﹙续前﹚
六、 劝善劝孝
已故的戏曲理论家傅惜华在《北京艺人概谈》一文中提到朱绍文,评论他︰“所唱之曲均为‘劝孝劝善’之词,俗不伤雅,非如今说相声者之以谑骂为技能也。”已故的相声演员谭伯如《相声之我见》中也说朱绍文︰“先生腹笥甚渊博,创造文艺甚富,今相声界流传‘讲解字意’、‘巧对联语’诸制,皆所精心结撰。并因书法工整,大小诸体各尽其妙,故为当世名流所推重。”
除此之外,人们称赞朱绍文的作品独具“雅人深致”,一洗艺人“村俗积习”。朱绍文后传徒弟四人,即贫有本、富有根、徐有禄、范有缘四人,并未传给自己的两个儿子。《都门汇纂》对此载曰︰“白沙撒字作生涯,欲索钱财谑语发。弟子更呼贫有本,师徒名色亦堪夸。”
七、 阿彦涛“阿家门”
阿彦涛是同治、光绪年间的满族人,又名阿剑涛或阿二、阿刺二,原为“票友”﹙业余客串﹚,但因家境没落,最后下海从艺。他自编自导了一些相声,如《虚子论》,讽刺社会上游手好闲的土财主与溜须拍马的“虚子”。故事曲折,人物鲜明,演来绘声绘色,颇受八旗兵丁的欢迎。《江湖丛话》曾绘图配诗描绘他做艺的情形︰
“辫子低垂手扠腰,开言四座笑声招,莫因流口讥生意,社会人情胜笔描。”
另一首︰“江湖阿二旧知名,矮凳高棚说相声,最好一场《虚子论》,挣钱只赖捧旗兵。”
从这些诗可以看出,阿彦涛已从撂地式的露天表演,进入到有布棚、板凳的书场了。而与阿彦涛同时下海成为相声艺人的满族子弟很多,这种现象的出现有其历史的必然性;因为从清嘉庆元年﹙1796年﹚到道光二十年﹙1840年﹚的近半个世纪里,中国的封建社会正在由盛转衰,朝政日益腐败。

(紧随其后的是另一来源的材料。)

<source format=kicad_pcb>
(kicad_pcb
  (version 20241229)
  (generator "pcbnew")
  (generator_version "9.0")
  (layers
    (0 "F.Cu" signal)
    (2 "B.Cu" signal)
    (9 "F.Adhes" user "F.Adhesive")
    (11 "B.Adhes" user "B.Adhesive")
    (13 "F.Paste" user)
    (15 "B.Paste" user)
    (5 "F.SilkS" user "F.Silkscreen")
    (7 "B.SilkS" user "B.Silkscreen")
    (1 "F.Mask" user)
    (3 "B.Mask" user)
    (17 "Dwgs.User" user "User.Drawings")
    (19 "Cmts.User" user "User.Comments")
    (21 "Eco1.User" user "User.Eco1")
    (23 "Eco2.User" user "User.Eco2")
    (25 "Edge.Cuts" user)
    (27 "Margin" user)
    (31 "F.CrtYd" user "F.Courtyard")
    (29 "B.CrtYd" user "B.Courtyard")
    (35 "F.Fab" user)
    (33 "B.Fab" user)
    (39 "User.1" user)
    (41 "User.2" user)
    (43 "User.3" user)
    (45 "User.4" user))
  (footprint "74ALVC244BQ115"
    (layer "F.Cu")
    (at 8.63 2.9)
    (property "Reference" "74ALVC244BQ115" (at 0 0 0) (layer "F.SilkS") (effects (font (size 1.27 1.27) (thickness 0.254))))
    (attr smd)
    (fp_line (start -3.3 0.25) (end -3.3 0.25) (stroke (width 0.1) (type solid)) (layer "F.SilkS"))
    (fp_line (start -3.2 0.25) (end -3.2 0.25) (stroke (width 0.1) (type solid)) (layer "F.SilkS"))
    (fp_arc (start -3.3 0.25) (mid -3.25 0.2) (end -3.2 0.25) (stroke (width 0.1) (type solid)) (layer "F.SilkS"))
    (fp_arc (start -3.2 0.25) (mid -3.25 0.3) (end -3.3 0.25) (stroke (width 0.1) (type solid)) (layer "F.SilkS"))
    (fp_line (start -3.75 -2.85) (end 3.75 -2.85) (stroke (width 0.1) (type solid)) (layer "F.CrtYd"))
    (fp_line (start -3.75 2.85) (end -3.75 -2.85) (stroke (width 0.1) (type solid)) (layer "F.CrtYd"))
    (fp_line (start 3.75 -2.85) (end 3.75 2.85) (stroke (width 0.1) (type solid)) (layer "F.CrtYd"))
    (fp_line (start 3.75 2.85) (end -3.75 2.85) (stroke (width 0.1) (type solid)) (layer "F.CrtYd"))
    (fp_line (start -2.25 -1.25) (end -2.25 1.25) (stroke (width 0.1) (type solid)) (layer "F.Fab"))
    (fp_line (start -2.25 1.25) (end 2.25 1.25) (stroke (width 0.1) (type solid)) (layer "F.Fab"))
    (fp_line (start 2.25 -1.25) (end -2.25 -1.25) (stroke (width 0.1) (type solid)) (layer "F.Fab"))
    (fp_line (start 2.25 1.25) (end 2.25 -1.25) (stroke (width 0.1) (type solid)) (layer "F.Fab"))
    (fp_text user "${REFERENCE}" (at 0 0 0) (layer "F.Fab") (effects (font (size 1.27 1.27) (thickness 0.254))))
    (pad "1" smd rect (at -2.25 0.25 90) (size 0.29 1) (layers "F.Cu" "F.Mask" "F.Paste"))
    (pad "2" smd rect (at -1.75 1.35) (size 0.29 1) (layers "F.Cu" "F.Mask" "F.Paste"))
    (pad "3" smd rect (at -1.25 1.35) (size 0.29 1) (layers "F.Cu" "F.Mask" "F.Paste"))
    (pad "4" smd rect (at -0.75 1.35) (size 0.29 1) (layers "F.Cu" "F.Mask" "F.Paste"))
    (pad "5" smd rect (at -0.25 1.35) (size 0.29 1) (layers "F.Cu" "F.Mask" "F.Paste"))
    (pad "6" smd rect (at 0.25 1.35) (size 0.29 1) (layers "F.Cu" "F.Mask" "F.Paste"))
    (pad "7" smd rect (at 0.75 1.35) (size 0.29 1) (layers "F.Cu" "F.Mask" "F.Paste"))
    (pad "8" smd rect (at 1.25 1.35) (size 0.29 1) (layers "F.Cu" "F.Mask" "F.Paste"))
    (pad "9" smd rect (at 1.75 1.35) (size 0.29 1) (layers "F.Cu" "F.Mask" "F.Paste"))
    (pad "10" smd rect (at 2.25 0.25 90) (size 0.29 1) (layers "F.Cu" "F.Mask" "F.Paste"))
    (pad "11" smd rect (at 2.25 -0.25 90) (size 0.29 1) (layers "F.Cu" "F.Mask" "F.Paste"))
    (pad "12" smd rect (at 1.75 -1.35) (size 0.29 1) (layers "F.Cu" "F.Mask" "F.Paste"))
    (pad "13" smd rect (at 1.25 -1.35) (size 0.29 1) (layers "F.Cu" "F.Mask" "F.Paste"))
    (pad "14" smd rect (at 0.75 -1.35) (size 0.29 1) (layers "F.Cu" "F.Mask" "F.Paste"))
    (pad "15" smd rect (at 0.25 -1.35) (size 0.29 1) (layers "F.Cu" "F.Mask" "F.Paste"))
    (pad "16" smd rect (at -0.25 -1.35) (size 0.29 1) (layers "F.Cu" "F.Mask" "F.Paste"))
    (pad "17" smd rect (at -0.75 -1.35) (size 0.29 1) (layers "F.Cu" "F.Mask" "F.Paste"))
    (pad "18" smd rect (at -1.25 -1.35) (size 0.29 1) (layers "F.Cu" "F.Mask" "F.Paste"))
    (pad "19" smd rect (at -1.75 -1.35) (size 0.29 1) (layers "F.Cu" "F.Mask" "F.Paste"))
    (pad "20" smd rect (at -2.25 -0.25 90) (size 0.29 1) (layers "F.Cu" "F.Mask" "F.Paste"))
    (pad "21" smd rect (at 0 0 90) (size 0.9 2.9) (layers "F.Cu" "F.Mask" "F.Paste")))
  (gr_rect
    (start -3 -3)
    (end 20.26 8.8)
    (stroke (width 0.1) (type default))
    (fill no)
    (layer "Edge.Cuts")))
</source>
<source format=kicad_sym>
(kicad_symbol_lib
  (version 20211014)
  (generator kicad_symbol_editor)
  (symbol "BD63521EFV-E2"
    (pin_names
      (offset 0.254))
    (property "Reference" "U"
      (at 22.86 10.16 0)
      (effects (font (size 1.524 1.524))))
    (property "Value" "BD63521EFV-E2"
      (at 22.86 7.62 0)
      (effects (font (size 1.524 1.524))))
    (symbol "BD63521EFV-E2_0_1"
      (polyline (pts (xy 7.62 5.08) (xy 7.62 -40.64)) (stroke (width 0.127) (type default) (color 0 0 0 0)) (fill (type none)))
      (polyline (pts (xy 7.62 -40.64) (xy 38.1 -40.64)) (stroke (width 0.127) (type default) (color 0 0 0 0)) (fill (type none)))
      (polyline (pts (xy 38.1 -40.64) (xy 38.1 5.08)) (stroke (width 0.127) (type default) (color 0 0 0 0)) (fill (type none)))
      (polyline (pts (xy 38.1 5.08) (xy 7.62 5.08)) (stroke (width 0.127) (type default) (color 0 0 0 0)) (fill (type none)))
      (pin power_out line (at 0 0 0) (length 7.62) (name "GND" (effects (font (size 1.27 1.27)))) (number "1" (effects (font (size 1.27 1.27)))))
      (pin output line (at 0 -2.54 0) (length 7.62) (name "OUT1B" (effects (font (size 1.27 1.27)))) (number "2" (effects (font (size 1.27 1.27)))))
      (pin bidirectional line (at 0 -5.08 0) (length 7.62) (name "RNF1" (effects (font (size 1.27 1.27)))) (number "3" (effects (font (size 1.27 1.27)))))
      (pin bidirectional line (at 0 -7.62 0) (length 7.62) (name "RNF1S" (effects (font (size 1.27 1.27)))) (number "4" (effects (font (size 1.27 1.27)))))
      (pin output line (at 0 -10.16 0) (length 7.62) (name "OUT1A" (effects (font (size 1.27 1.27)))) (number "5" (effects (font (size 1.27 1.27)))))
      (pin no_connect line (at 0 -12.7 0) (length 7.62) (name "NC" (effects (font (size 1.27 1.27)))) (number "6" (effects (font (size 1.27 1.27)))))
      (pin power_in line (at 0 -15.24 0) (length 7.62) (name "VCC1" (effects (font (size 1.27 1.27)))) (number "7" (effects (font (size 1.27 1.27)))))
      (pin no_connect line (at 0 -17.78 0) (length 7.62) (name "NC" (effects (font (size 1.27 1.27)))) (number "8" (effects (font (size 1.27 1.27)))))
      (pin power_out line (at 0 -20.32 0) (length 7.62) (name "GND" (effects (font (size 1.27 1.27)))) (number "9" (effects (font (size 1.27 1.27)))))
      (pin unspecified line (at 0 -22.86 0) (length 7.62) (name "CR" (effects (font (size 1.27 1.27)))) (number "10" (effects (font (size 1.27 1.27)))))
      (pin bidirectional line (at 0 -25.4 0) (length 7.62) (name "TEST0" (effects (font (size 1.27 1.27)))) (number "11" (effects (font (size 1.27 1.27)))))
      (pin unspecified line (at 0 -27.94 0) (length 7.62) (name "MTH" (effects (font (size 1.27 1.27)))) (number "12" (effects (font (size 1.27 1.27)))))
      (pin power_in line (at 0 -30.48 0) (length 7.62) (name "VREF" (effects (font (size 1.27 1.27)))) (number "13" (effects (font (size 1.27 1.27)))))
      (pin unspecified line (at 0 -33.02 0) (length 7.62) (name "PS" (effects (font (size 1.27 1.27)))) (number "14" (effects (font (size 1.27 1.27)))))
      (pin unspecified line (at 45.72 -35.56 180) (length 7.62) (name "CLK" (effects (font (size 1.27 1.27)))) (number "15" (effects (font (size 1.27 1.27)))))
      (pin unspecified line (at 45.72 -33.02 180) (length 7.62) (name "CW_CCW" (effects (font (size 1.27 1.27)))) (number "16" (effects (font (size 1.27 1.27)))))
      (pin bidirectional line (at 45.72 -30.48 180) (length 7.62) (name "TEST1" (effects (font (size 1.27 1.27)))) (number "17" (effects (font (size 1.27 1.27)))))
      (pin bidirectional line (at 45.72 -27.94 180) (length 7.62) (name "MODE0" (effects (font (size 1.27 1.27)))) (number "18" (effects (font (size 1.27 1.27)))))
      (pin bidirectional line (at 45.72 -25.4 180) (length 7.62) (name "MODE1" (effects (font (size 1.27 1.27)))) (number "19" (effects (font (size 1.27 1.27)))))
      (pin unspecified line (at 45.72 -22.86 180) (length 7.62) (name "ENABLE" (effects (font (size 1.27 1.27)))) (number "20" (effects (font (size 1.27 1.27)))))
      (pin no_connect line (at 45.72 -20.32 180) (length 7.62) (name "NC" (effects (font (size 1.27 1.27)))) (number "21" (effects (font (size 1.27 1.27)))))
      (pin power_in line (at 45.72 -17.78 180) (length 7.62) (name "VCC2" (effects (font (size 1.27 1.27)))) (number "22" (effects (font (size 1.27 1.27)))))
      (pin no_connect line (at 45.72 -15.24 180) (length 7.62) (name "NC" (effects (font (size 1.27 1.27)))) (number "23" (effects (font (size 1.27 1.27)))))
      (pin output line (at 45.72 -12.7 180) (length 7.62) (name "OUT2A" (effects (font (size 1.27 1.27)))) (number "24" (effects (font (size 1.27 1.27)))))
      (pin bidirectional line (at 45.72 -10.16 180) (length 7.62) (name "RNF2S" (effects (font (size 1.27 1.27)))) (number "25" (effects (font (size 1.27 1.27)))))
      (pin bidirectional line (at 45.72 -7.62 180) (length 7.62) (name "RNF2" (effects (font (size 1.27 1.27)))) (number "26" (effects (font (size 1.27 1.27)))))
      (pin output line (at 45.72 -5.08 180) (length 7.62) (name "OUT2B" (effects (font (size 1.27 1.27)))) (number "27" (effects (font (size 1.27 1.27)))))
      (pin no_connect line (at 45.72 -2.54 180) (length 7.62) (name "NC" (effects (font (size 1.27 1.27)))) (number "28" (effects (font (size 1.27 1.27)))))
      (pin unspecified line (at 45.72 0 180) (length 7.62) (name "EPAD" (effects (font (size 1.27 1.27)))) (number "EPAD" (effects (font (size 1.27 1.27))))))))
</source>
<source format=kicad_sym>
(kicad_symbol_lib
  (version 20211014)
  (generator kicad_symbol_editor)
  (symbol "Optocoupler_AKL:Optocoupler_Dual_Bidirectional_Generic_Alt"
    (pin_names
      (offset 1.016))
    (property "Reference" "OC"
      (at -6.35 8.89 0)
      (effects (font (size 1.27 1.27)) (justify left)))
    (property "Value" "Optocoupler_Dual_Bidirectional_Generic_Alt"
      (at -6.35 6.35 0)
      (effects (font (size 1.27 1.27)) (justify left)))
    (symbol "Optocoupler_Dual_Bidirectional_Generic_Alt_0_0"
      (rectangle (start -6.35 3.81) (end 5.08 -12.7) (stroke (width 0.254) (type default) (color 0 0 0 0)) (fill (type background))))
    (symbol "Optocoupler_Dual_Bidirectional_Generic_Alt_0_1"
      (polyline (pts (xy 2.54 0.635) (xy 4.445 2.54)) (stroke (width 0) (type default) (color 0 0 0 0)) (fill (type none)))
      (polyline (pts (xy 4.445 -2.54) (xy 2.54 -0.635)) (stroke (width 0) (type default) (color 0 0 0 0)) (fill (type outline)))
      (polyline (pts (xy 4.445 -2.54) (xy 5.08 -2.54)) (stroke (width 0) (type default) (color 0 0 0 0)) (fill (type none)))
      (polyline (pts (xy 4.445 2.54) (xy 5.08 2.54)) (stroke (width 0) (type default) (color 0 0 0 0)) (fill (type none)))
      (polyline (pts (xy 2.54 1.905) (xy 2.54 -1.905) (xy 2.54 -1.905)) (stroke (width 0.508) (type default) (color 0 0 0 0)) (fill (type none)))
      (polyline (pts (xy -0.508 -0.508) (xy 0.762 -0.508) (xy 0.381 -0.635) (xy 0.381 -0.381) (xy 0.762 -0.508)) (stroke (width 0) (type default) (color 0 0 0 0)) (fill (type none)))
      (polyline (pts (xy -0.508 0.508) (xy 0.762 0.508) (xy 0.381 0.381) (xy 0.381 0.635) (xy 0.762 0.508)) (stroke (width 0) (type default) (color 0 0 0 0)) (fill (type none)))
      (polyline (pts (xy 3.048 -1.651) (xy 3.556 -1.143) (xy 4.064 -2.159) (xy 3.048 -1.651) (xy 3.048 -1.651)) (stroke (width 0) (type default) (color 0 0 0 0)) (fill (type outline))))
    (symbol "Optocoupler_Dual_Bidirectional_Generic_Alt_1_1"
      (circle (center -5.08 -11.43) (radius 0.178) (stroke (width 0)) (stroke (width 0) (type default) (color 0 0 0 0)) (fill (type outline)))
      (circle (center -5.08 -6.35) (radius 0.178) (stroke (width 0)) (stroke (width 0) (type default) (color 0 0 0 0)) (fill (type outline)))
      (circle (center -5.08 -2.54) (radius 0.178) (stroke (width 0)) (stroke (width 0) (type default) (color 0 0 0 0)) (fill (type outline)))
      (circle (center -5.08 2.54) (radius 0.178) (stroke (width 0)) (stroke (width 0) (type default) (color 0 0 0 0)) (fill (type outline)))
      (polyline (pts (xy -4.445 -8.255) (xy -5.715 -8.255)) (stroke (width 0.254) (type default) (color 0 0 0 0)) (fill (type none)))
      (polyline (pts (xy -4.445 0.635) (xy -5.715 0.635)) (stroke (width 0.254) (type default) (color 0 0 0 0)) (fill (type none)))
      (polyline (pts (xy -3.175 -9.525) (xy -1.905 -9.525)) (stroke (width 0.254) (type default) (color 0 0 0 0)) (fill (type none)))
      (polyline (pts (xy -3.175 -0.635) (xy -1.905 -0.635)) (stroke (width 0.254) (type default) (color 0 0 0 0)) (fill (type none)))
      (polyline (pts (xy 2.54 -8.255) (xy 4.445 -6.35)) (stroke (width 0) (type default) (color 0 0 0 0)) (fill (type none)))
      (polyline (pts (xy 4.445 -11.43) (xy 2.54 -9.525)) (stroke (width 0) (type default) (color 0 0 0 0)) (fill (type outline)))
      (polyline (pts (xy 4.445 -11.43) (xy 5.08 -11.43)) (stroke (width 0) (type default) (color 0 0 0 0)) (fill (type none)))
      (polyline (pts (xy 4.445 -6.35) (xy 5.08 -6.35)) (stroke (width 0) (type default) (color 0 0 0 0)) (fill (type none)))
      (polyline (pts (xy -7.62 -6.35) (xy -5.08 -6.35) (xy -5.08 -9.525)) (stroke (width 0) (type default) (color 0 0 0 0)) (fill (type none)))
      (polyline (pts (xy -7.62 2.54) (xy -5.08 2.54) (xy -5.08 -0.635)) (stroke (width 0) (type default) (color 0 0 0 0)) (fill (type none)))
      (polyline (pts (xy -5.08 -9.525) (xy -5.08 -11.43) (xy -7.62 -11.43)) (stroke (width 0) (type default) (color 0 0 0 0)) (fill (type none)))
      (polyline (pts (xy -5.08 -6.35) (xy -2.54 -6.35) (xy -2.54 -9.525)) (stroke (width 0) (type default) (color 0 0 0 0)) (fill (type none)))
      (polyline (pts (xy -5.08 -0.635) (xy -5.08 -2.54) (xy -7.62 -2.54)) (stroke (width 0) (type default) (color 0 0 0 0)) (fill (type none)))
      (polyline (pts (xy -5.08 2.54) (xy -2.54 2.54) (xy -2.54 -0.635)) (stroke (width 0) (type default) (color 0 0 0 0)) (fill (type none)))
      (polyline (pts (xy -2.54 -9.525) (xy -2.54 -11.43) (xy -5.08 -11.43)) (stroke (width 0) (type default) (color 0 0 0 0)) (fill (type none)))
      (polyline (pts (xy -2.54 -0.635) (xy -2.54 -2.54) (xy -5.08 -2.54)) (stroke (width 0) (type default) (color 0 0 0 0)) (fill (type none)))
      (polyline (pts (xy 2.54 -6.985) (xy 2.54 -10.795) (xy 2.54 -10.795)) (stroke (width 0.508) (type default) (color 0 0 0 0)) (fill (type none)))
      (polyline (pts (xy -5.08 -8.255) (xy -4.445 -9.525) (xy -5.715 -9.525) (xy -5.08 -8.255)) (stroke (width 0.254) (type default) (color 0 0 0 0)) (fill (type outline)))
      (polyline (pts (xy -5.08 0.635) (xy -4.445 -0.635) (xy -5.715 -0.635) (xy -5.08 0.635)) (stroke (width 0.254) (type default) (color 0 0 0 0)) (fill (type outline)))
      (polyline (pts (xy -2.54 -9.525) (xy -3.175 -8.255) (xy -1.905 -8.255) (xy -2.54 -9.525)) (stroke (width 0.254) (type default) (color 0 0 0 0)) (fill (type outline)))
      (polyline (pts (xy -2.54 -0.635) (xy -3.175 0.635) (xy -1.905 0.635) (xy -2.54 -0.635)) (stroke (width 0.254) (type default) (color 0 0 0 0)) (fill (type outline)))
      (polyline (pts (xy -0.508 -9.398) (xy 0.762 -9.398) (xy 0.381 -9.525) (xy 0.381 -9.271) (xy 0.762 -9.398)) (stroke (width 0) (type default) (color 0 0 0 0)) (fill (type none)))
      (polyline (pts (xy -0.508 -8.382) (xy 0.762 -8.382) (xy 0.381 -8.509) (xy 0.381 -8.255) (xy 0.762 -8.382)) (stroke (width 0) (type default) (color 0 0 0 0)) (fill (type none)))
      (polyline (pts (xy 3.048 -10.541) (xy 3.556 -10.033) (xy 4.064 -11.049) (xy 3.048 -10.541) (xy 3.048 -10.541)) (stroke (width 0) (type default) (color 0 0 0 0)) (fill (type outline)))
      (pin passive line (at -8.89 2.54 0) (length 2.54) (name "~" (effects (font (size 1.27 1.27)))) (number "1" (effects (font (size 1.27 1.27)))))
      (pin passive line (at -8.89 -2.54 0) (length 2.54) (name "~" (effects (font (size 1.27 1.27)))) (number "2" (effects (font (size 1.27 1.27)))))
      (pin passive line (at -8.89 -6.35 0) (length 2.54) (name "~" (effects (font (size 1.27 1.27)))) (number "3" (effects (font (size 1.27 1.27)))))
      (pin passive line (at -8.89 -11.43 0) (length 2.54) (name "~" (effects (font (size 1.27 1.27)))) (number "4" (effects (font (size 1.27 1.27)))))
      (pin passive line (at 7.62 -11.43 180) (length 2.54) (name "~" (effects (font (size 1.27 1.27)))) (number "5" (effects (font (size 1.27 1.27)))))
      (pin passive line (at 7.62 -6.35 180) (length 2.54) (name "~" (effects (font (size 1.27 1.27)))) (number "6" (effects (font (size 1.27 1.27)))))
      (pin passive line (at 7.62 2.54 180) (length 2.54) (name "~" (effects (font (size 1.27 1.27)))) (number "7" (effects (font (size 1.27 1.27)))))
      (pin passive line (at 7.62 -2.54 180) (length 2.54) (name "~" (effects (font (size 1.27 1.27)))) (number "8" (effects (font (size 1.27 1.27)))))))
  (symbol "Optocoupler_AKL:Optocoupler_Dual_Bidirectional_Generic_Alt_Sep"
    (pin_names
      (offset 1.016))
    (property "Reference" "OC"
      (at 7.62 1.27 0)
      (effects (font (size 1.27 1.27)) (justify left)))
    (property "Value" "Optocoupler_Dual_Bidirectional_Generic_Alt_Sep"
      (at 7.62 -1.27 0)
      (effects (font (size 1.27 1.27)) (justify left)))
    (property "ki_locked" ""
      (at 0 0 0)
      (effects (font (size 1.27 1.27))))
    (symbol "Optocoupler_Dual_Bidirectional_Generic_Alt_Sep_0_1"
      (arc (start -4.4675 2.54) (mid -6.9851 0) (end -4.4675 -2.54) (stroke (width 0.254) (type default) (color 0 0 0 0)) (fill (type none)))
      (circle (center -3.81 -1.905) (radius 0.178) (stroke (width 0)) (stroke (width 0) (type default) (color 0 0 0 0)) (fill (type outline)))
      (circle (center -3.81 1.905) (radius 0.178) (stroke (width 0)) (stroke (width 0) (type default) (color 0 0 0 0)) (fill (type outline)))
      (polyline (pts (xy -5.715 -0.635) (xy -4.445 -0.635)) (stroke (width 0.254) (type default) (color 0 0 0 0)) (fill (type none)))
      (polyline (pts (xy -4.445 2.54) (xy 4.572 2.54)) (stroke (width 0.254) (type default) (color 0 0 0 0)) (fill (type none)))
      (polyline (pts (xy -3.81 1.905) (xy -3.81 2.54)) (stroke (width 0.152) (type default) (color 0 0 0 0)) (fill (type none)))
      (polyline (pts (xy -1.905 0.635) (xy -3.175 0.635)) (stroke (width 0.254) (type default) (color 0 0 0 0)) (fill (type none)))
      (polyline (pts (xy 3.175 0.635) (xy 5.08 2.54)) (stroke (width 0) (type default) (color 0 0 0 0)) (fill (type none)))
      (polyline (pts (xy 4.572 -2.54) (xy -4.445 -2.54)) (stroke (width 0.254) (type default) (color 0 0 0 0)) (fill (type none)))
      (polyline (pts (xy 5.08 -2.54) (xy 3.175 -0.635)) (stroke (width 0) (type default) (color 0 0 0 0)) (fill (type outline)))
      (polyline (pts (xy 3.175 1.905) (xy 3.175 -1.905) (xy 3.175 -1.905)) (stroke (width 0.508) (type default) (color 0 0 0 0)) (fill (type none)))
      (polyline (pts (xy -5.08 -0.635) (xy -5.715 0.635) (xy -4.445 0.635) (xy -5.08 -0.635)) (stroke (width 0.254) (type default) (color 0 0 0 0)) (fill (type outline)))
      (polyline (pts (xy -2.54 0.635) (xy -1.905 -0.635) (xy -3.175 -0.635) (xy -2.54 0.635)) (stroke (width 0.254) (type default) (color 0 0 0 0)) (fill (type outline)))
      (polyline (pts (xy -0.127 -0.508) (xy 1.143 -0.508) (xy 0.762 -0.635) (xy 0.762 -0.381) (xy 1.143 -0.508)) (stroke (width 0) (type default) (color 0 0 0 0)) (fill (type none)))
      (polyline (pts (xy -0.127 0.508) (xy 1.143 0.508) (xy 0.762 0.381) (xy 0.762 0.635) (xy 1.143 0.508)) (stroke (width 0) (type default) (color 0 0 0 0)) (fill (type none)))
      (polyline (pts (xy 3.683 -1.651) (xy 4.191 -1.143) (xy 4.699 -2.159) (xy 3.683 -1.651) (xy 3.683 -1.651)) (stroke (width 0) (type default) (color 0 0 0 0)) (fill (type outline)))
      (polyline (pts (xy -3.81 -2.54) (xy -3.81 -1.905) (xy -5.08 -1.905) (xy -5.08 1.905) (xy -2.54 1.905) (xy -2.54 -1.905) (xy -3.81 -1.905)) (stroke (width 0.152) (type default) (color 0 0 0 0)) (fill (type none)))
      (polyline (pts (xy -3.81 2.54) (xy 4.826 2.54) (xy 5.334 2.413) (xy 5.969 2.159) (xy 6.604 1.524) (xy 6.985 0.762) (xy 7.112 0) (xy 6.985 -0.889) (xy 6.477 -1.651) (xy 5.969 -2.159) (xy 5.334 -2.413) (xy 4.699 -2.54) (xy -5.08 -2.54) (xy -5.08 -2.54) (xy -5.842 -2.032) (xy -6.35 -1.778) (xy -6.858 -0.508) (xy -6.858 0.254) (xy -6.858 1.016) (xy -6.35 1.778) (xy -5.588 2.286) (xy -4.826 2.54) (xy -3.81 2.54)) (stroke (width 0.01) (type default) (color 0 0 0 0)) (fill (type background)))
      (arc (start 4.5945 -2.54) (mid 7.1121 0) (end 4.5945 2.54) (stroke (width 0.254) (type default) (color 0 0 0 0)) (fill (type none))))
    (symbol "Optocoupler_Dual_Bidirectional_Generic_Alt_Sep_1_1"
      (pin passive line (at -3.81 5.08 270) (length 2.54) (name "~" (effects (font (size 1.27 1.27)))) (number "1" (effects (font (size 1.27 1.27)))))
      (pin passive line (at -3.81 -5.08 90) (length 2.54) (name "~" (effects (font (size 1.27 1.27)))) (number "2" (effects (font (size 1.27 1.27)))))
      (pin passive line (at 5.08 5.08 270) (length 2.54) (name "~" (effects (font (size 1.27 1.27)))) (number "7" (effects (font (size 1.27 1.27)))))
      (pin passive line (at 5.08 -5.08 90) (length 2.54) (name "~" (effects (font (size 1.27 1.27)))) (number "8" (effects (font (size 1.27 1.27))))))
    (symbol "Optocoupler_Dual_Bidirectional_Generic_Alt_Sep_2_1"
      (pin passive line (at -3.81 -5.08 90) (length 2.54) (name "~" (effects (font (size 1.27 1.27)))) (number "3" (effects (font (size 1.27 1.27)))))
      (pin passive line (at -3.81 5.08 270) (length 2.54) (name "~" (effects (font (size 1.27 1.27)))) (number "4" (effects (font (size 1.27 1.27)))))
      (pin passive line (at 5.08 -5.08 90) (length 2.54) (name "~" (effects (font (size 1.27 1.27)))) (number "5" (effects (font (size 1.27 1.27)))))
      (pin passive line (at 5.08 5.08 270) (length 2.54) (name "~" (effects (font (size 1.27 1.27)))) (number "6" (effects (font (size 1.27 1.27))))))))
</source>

在文艺方面,嘉庆皇帝强调︰“‘经’为学问根底,自应悉心研讨;至诸子百家,……已属艺余。”曾一再下令禁演戏曲。作为走局的子弟票友,当从属特权阶层,原为客串,不取分文,慢慢的变相索取车费及红包,甚至鞋帽钱,自称“破脸保身”,最后正式下海,成为相声艺人。
八、 行规公会
另有沈春和又名沈长福,绰号沈二,原是“评书”艺人,后随朱绍文改说相声,因他原先在评书界的辈分较高,故朱绍文收他“代拉师弟”﹙这一点跟阿彦涛也曾经拜朱绍文为师的情况一样,“代拉师弟”收徒之意下文另解﹚,后来他也自立了门户,称为“沈家门”。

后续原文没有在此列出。